__About this exercise__.
Every line in the records below between the one holding "side table, located" and the one holding "white curtain, located at [0,62,7,99]", inclusive, is to be set down exactly; all other lines are to be left out.
*** Data shown ***
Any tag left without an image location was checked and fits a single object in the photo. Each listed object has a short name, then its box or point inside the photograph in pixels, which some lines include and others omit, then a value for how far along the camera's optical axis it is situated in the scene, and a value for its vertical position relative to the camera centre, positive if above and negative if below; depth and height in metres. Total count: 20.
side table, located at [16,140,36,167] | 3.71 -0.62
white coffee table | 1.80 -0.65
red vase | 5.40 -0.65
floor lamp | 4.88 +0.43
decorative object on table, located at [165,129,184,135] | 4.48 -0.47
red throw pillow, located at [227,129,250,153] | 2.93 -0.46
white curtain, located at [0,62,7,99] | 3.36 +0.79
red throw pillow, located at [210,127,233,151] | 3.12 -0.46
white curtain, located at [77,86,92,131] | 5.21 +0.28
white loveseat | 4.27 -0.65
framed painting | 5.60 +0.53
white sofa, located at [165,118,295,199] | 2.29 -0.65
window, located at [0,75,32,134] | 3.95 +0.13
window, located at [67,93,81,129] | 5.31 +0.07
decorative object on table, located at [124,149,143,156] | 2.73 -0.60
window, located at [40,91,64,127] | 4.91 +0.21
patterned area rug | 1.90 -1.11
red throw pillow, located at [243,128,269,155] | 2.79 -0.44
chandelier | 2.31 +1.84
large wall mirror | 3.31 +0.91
*** End of Data shown ***
__Answer to the exercise__.
side table, located at [16,140,36,167] | 3.71 -0.62
white coffee table | 1.80 -0.65
red vase | 5.40 -0.65
floor lamp | 4.88 +0.43
decorative object on table, located at [165,129,184,135] | 4.48 -0.47
red throw pillow, located at [227,129,250,153] | 2.93 -0.46
white curtain, located at [0,62,7,99] | 3.36 +0.79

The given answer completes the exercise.